By DAVID BROOKS
Some weeks nothing happens; some weeks change history. The week of March 24, 2003, was one of those pivotal weeks. U.S. troops had just begun the ground invasion of Iraq. They were charging north, but hadn't reached Baghdad. The Fedayeen had begun to launch suicide attacks and were putting up serious resistance in Nasiriya.
Everybody denigrates pundits and armchair generals, but immediately the smartest of them recognized that something unexpected was happening: the U.S. was not in the midst of a conventional war, but was in the first days of a guerrilla war.
Michael Kelly, embedded with the Third Infantry Division, wrote a column describing how Fedayeen guerrillas had taken control of towns like Najaf. Kelly predicted the war would be long and tough. David Ignatius in The Washington Post wrote that it was "time to shelve the rosy scenarios" for the war and face the fact that the U.S. was confronting a difficult battle against resistance fighters.

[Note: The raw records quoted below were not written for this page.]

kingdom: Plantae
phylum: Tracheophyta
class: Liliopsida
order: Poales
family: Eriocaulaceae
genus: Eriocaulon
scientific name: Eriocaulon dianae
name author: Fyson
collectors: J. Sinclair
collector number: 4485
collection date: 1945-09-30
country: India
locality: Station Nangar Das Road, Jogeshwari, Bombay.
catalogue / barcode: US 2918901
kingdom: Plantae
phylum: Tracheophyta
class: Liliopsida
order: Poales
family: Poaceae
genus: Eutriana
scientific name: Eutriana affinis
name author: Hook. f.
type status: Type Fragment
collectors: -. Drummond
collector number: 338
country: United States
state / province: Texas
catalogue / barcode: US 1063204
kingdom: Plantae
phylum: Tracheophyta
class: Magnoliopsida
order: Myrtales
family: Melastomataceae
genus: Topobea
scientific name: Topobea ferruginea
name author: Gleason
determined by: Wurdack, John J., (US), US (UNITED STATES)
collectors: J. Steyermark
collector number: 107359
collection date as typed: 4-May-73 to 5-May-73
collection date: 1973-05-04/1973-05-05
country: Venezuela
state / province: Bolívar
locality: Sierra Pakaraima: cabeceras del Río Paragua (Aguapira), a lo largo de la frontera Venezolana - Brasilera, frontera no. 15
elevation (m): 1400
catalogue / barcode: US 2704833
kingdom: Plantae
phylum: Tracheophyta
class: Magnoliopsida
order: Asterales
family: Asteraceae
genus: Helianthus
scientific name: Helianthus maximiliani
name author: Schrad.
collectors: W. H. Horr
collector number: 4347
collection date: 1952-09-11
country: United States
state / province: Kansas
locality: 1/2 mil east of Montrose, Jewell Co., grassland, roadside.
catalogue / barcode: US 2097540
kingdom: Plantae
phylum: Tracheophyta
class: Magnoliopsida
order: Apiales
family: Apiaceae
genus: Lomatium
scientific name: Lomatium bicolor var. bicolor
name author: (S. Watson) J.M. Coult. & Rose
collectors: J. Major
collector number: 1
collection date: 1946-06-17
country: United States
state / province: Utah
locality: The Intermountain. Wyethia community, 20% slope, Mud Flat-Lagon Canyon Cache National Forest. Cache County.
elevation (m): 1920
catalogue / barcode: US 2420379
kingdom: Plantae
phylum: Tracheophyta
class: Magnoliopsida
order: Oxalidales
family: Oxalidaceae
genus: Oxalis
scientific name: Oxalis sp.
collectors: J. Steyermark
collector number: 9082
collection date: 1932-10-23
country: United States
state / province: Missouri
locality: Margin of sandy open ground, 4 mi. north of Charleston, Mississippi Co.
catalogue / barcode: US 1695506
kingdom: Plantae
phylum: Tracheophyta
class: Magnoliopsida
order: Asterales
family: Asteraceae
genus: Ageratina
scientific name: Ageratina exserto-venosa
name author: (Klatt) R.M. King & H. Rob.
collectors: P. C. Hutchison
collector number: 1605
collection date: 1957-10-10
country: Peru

Gen. Tommy Franks was slighting the insurgents as a mere speed bump, but the terrorism expert Rachel Ehrenfeld estimated there were at least 30,000 insurgents "and they are dangerous." Gary Anderson, a retired Marine colonel, suggested the chief threat would not be Saddam's Republican Guard, but a drawn-out guerrilla war against the "occupation."
Some of the most prescient pieces came from the Islamic world. In Pakistan, a retired politician named Shafqat Mahmood wrote: "This is becoming a kind of war where holding territory or even cities is meaningless.... Saddam Fedayeen and all manner of Republican guards and security forces will take off their uniforms and vanish among the people. They will regroup and continue the fight. We are heading towards a guerrilla war."
All of this, and a great pile of similar commentary, was written in the first few days of the ground war.
In TV studios and on op-ed pages, the debate shifted that week. If the U.S. was confronting an insurgency, more boots on the ground would be needed. Ralph Peters, a retired officer, wrote stinging op-eds in The New York Post and elsewhere savaging Donald Rumsfeld for not understanding that you can't prevent sabotage or ethnic cleansing without a large troop presence. The Weekly Standard, which had been bashing Rumsfeld for years for shrinking the Army, echoed Peters's argument on its Web page. Retired officers poured into TV studios, calling for more troops.
Not everybody looks prescient in hindsight. The brilliant historian John Keegan doubted that there would be an insurgency. But when you look at the commentary — at least during that week — you are struck by how smart a lot of it was, and how the commentariat responded sensibly to facts on the ground.
The debate inside the administration was different. We now know a lot about events inside the Pentagon in that crucial week, thanks to "Cobra II," the definitive account of the war by The Times's Michael R. Gordon and Lt. Gen. Bernard E. Trainor.
The officers on the front lines saw the same thing the smart pundits saw, and in more detail. But Rumsfeld and Franks stifled the free exchange of ideas, and shut out the National Security Council. They dismissed concerns about the insurgents and threatened to fire the one general, William Wallace, who dared to state the obvious in public. The military brass followed the war in real time on computer screens. As long as the blue icons representing U.S. troops were heading north to Baghdad, the U.S. was deemed to be winning. The technology seemed to provide real-time information, but it was completely misleading.
The week of March 24 is vital because if Rumsfeld had made adjustments to the new circumstances then, much of the subsequent horror could have been averted.
But it is also a reminder of the reality one sees again and again: Debate inside any administration is less sophisticated and realistic than the debate among experts outside. The people inside have access to a bit more information. But they are more likely to self-censor for fear of endangering their careers. Debate inside is much more likely to be warped by the egotism, insecurity, power lust and distracting busyness of people at the top.
That's true in general, and it's true in spades in Donald Rumsfeld's Pentagon. "Cobra II" makes Rumsfeld and Franks each seem like Barry Bonds: a formerly intimidating figure who now just seems pathetic. Those two were contemptuous of the armchair generals and the TV kibitzers. But at the crucial moment in their lives, they got things wrong, and the pundits often got things right.